Understanding how to improve body image in queer men

Gay, bisexual, and queer men have worse body image than our heterosexual counterparts - a finding I, as a gay man, can personally attest to.

By body image, I mean our thoughts, feelings, and attitudes toward our bodies and appearance, for better or worse.

There have been lots of studies on how women can improve their body image but there have been almost no evidence-based interventions for queer men's body image.

So, in my honours year, supervised by Dr Emily Harris and Dr Scott Griffith from the Melbourne School of Psychological Sciences, I tested whether a short self-compassion writing task could improve queer men's body image.

The results, published in the journal Body Image, suggest that if gay and bi men can feel more self-compassionate, their relationship with their bodies can improve.

The difficulty lies in how to help them be self-compassionate.

Self-compassion has its roots in Buddhist philosophy. In Western psychology, it's been defined as treating ourselves with kindness, recognising our flaws and mistakes as part of a shared human experience ("No one's perfect!"), and being aware of our present feelings without judgment.

Fostering a self-compassionate mindset can improve a range of mental health concerns like anxiety and depression. Research also suggests that people higher in self-compassion generally feel better about their bodies.

Randomised controlled trials (the 'gold standard' of evidence for interventions) show that promoting self-compassion (kindness to ourselves) helps improve body image over-and-above alternatives such as self-esteem (liking ourselves).

Most research on self-compassion and body image has been conducted on women or mixed-gender samples. Men are underrepresented in self-compassion literature, and queer men are even more so.

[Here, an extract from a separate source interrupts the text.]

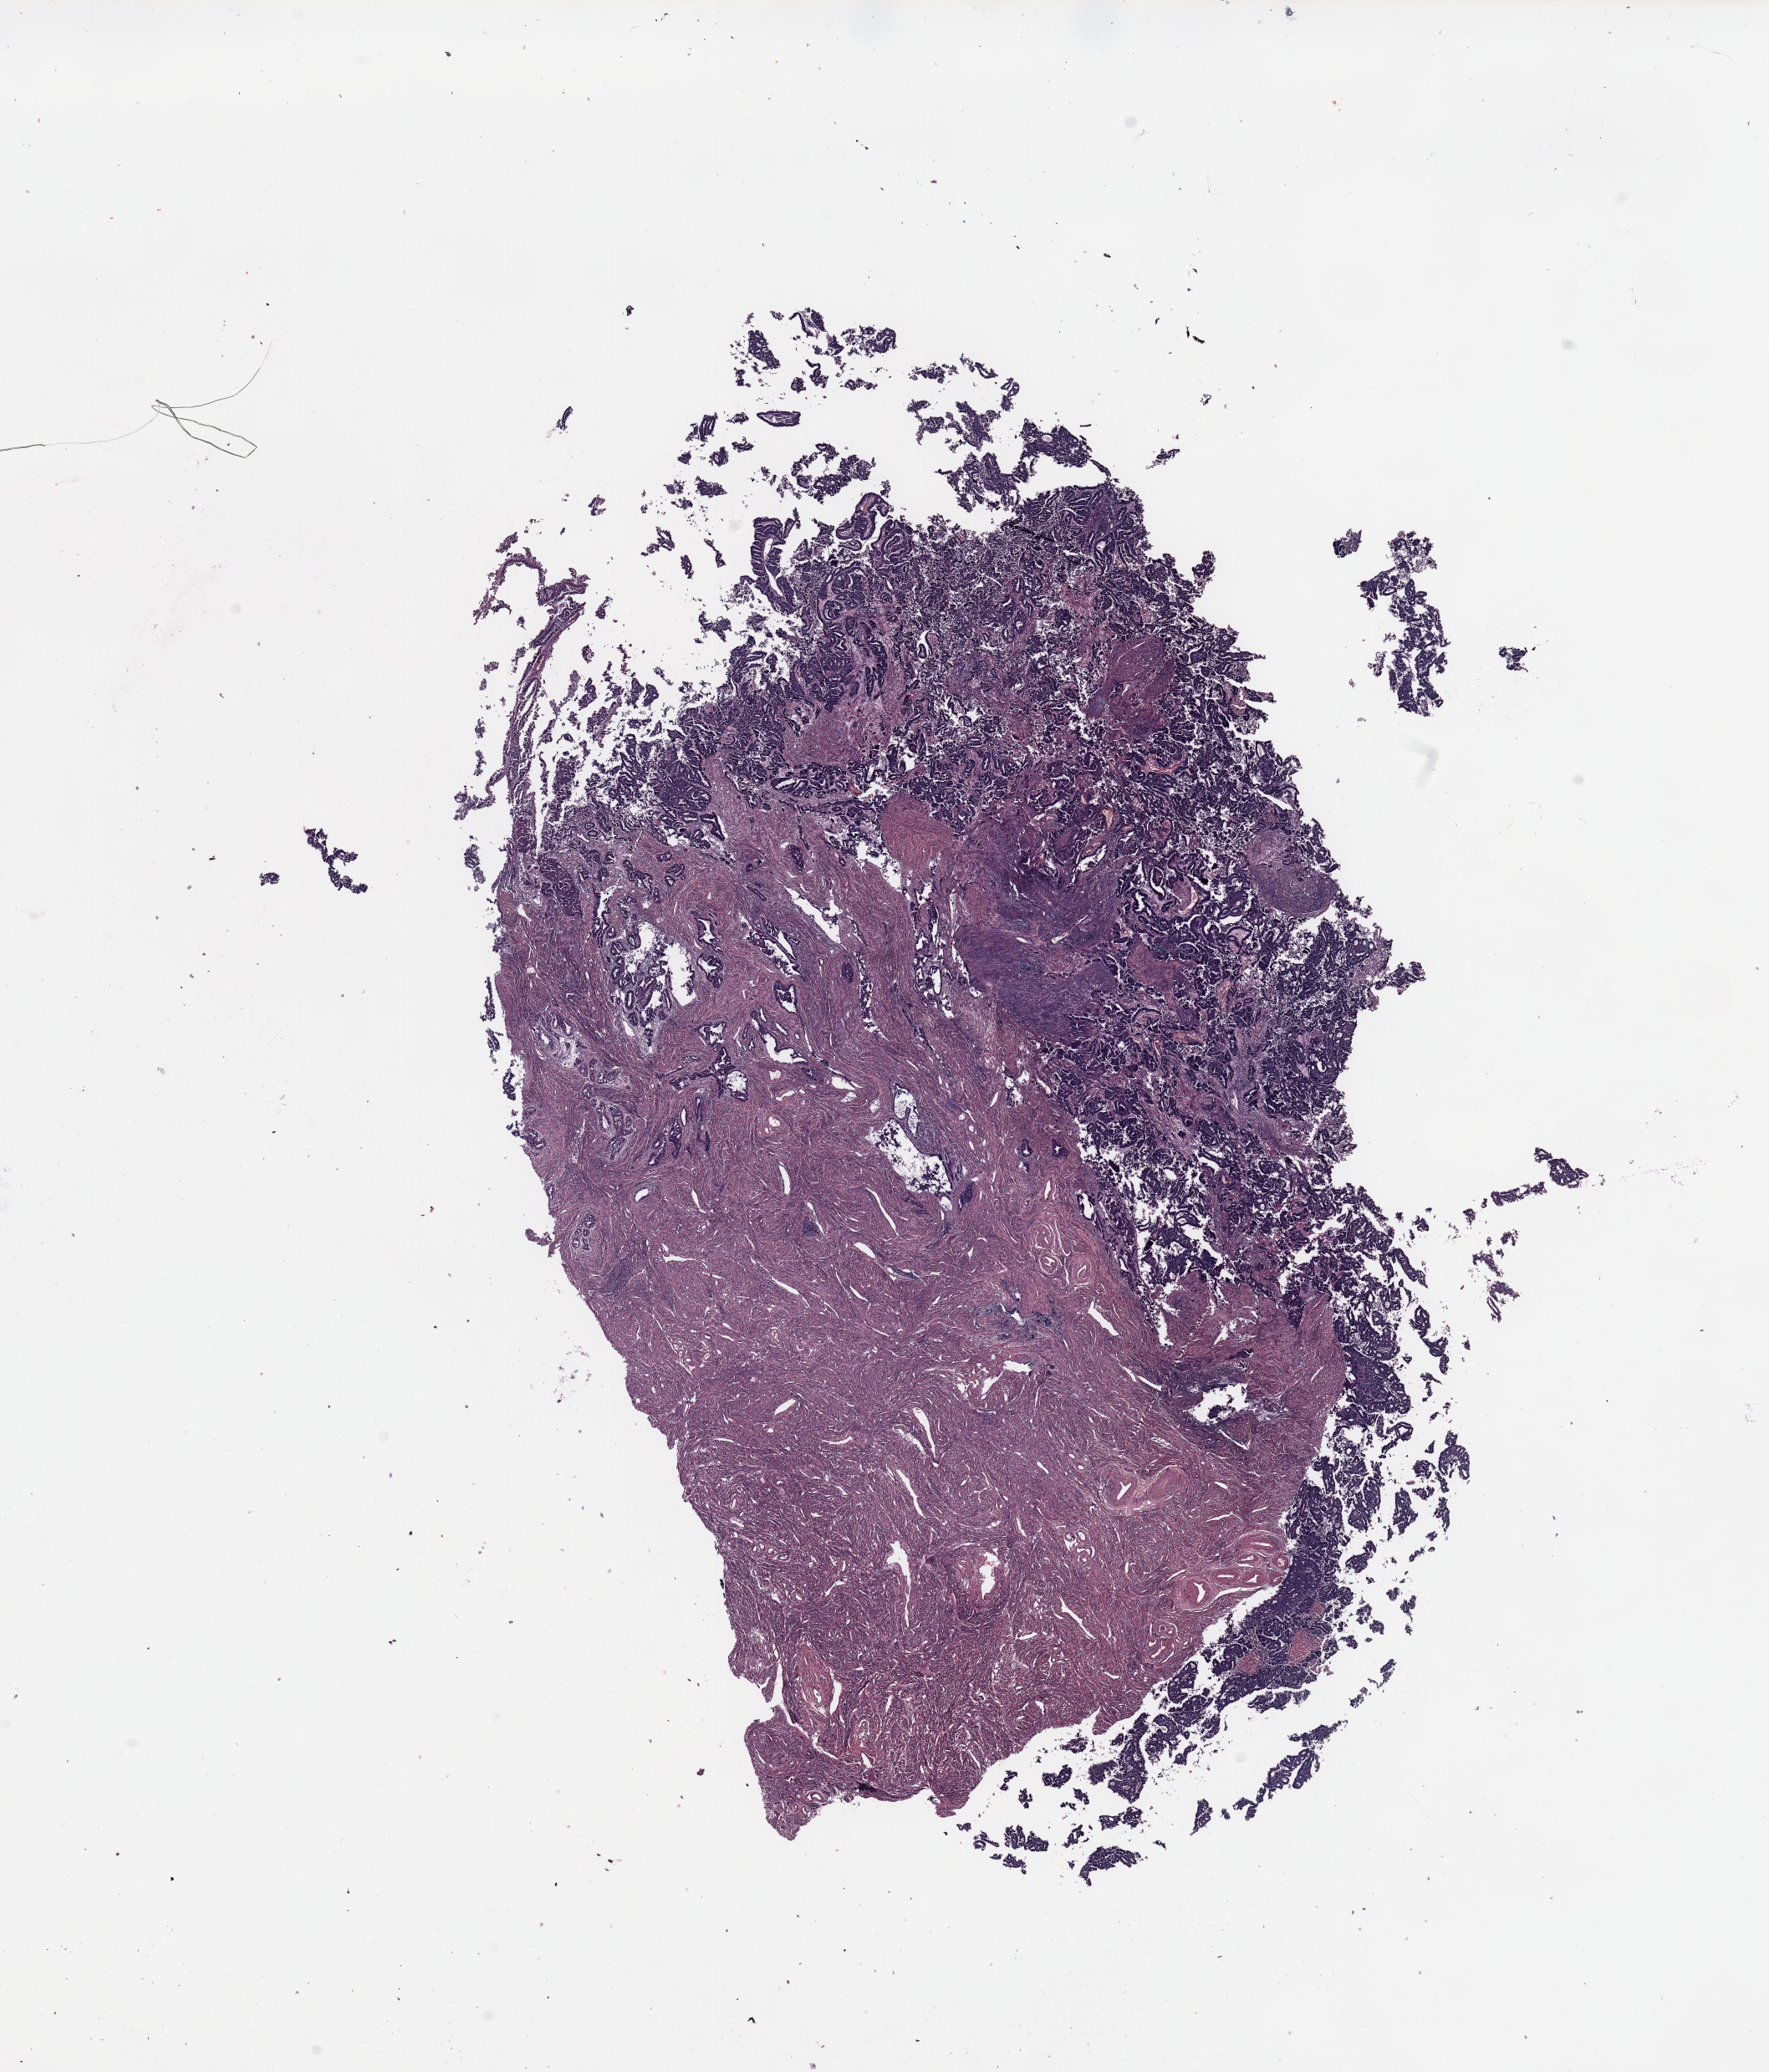
Digitized Hematoxylin and eosin (H&E) stained tissue section (whole slide) — a low-resolution overview of the entire scanned area, about 16.7 x 19.6 mm; tumour tissue sample, uterus. Female, 67 y/o. Histologic grade: G2 (moderately differentiated).
Diagnosis: Endometrioid adenocarcinoma, NOS. AJCC pathologic stage: I.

This makes some sense - women, on average, have worse body image than men, including gay, bisexual, and queer men. The issue, however, is that queer men also experience objectification and other appearance-related pressures that can impact our body image, but there are almost no resources tailored to our needs.

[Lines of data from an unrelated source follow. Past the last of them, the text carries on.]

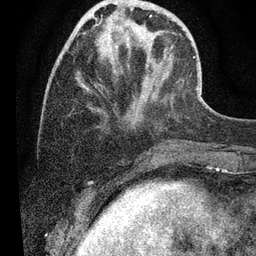
Breast MRI (dynamic contrast-enhanced), one axial slice. Slice 15 of 80 in the series (ordered by position). Cropped to one breast. Dynamic contrast-enhanced series, time point 2 of 7 at this slice position (early post-contrast). 3 T. TE 2.2 ms, TR 5.4 ms. 2 mm slice thickness. 256 × 256 image matrix, field of view 150 × 150 mm. Female patient.
Outlined on this slice (semi-automatically segmented with operator editing):
- enhancing-tissue mask used for the functional tumour volume (all voxels passing the contrast-enhancement thresholds inside the analysis volume; usually the tumour): box from (x=77, y=33) to (x=153, y=74) px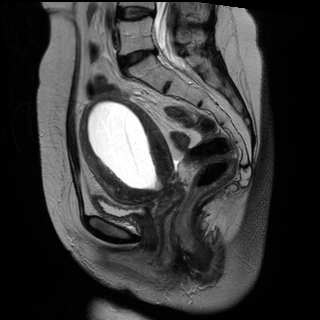
Pelvic MRI for cervical cancer, one sagittal slice; slice 16 of 29 in the series (ordered by position); T2-weighted; 1.5 T; TE 89 ms, TR 2930 ms; 4 mm slice thickness; 320 × 320 image matrix. Female patient, age 49 years.
Structures marked on this image (expert manual segmentation):
- cervical tumour: bounding box [x1, y1, x2, y2] px = [80, 92, 184, 227]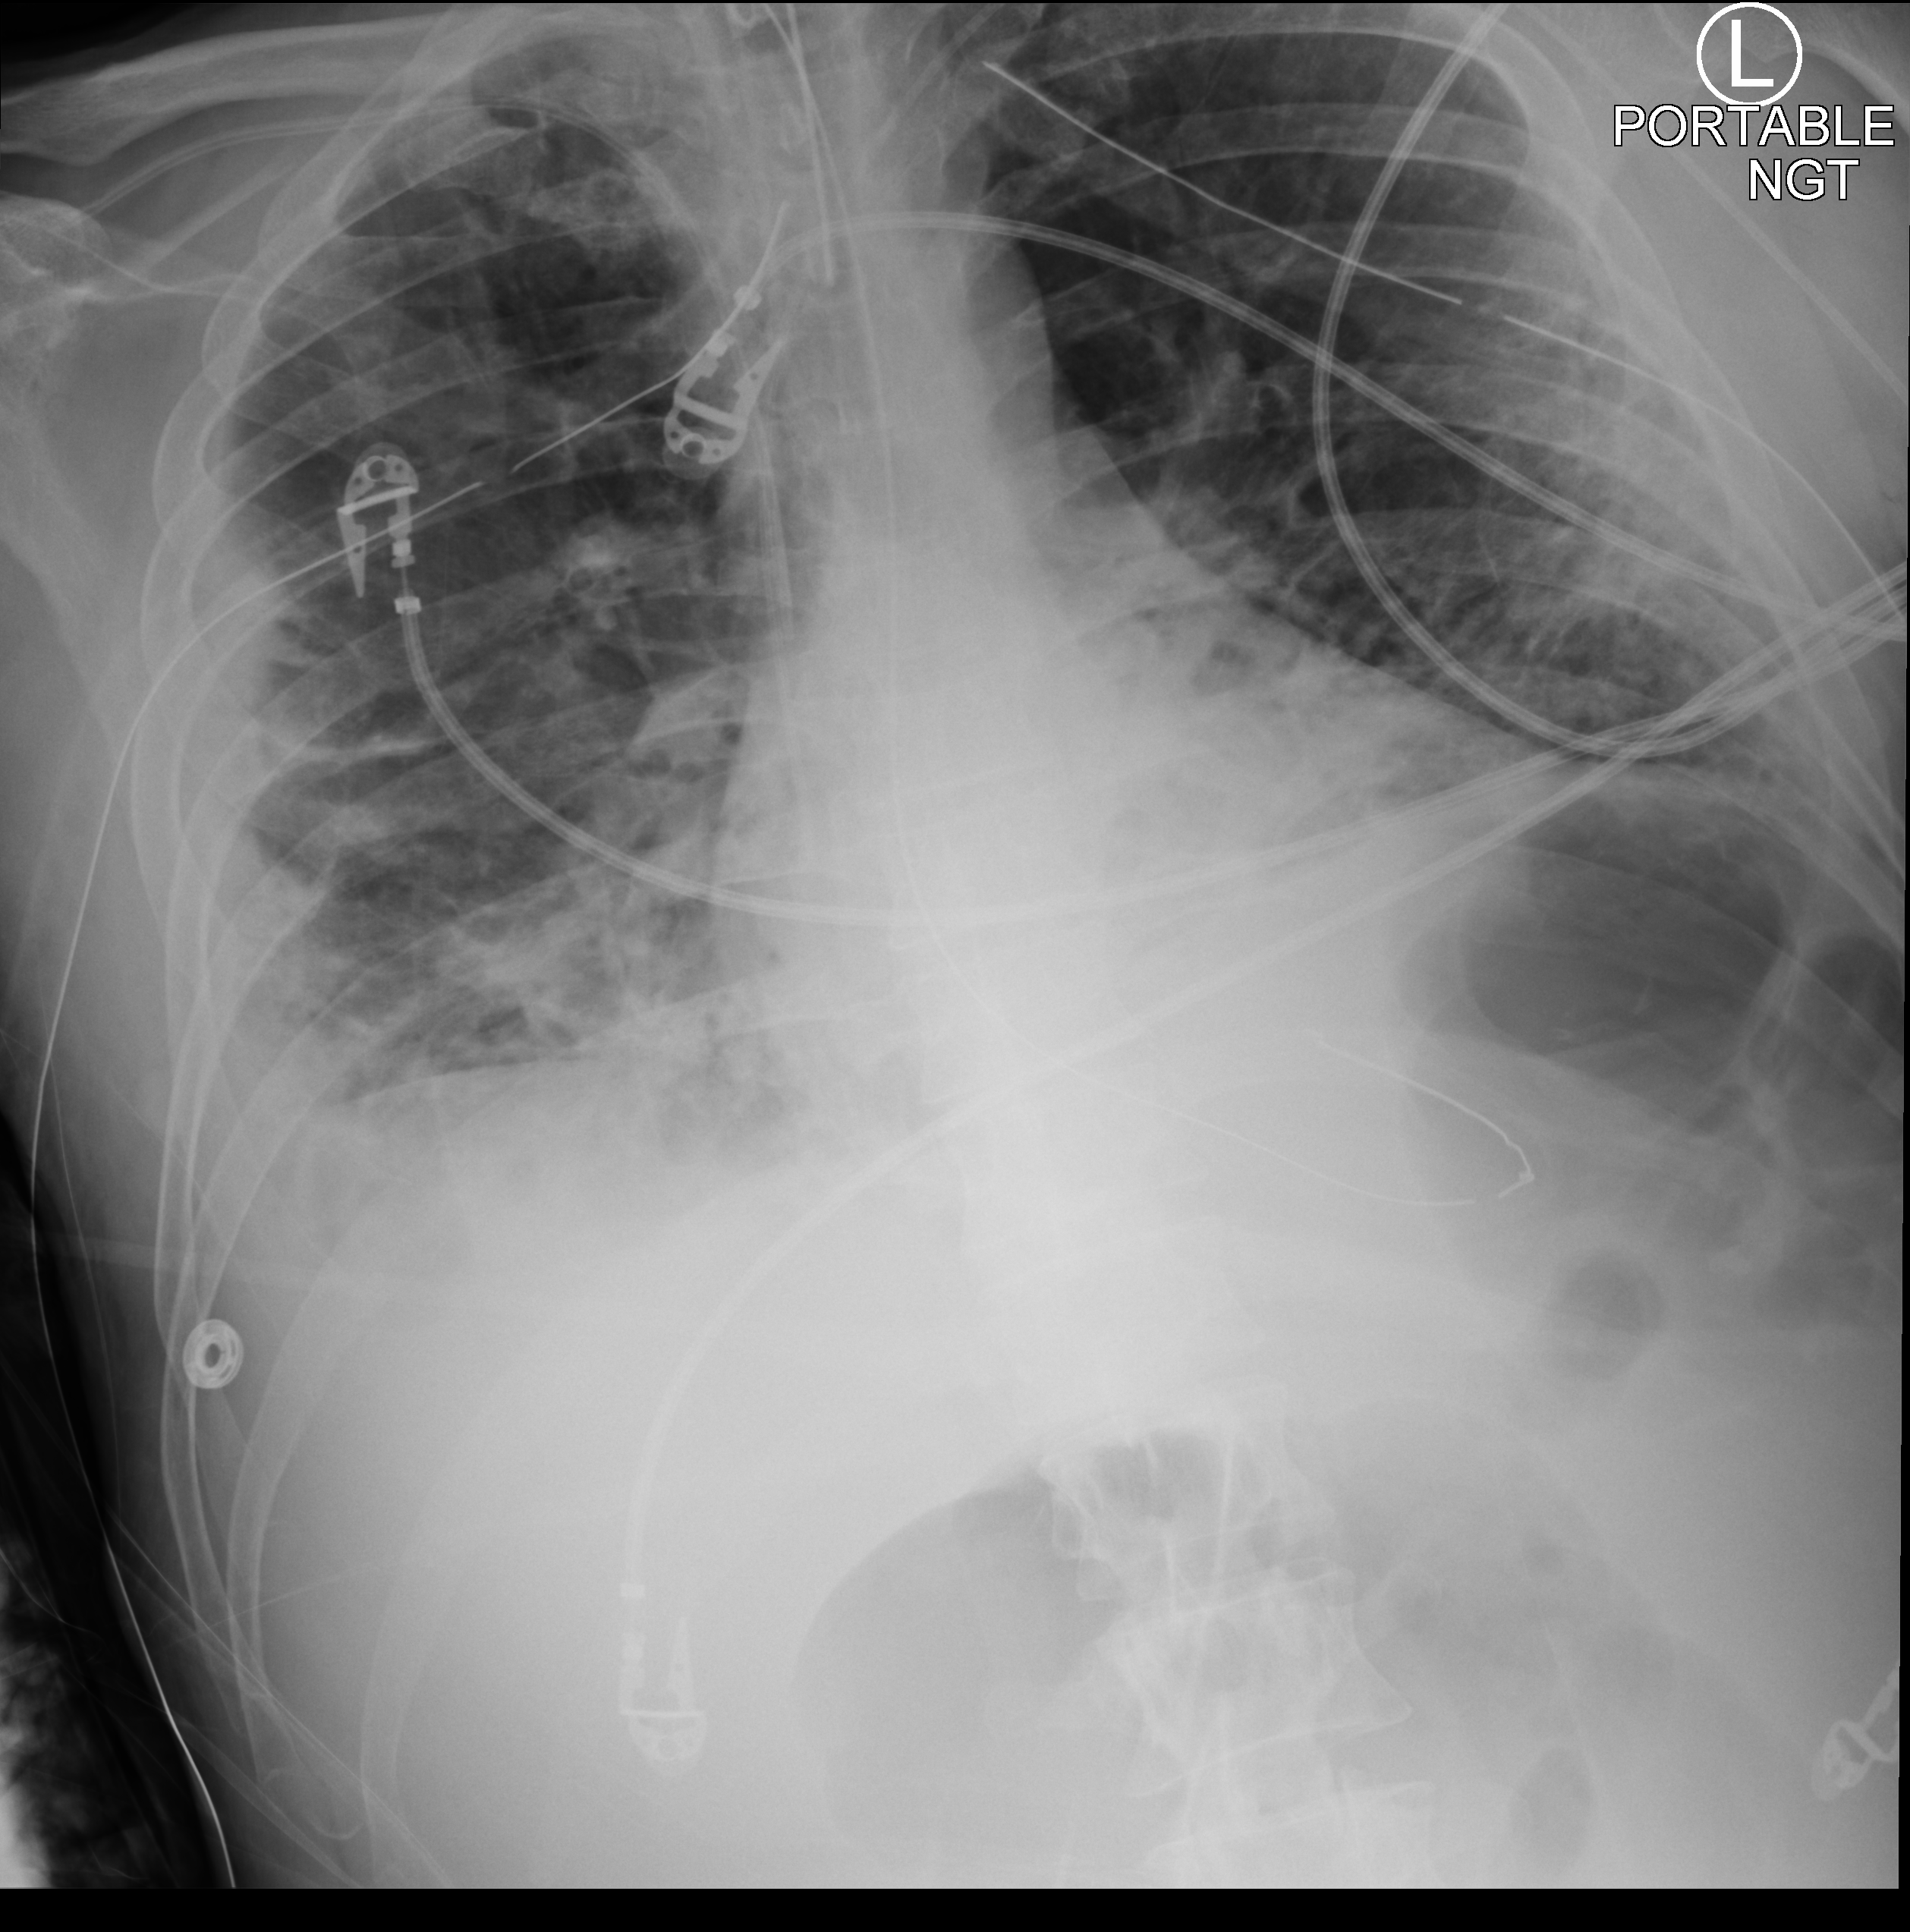
Portable chest radiograph. Male patient hospitalised with COVID-19, age 18–59 years.
Admission-level facts for this patient (not findings on this image; timing relative to this image not recorded): admitted to intensive care during this hospital stay: yes; COPD (admission record): no; diabetes (admission record): yes.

To my knowledge, only one previous paper specifically examined an intervention for queer men's body image.

Self-compassion stands out as a quick and effective way of improving body image. Previous work found that women's body image improved after as little as three minutes of self-compassion writing.

And this improvement is not fleeting. Self-compassion may improve resilience to future negative body image by helping us disconnect from critical self-judgments that can degrade the perceptions we have of ourselves.

For our study, we recruited 605 gay, bisexual and queer men (I'll group them collectively as 'queer') and compared the effects of a self-compassion writing task, a self-esteem writing task and a 'control' writing task. This was the largest self-compassion intervention we know of, with most sample sizes in the literature hovering around 100 to 200 participants.

In the self-compassion condition, participants wrote kindly about themselves, with question prompts such as: How common do you think your feelings about your body are among other men?

For self-esteem, participants wrote about what they or others liked about their bodies, for example: Which aspects of your appearance make you feel worthwhile, confident, and empowered as a person?

The control group had neutral questions like: What activities did you do this morning?

Based on the studies with women, we hypothesised that self-compassion would be more effective than self-esteem at improving body image among queer men. But interestingly, while self-compassion and self-esteem tasks both improved body image by about the same amount, neither effect was large enough to be statistically significantly different to the control task.

The results for self-compassion and self-esteem tasks were not identical, however. To the extent that it improved body image, the self-compassion condition worked because it made queer men feel more self-compassionate.

Our self-esteem condition, on the other hand, did not improve body image through improving self-compassion. We didn't test for self-esteem, however, so we can't say whether our self-esteem intervention improved body image because of improving self-esteem.

Overall, while the results for both interventions are promising, the effects weren't as strong as they are in women.

At first, our findings were deflating and confusing. Why didn't self-compassion seem as helpful for queer men when it showed such consistent evidence for women's body image?

Goodness knows queer men need effective body image interventions.

But this led to an important consideration: self-compassion helps improve body image in women, while queer men, despite facing worse body image than straight men, are still just that - men.

Despite stereotypes to the contrary, queer men still face most (if not all) of the expectations of toxic masculinity as our straight counterparts. Perhaps self-compassionate writing doesn't work as well for queer men because we find it difficult, on average, to be kind to ourselves.

Self-kindness, self-love, and self-understanding are not seen as masculine traits. Men, writ large, aren't encouraged to like themselves. The social expectation for men to be tough, strong, and stoic may make being self-compassionate challenging.

It might be just as tricky to foster a self-loving attitude in queer men as it is in straight men.

This suggests an exciting possibility. If we can first address the gendered barriers to self-compassion, perhaps then queer and straight men's body image alike may benefit from being a little more self-compassionate.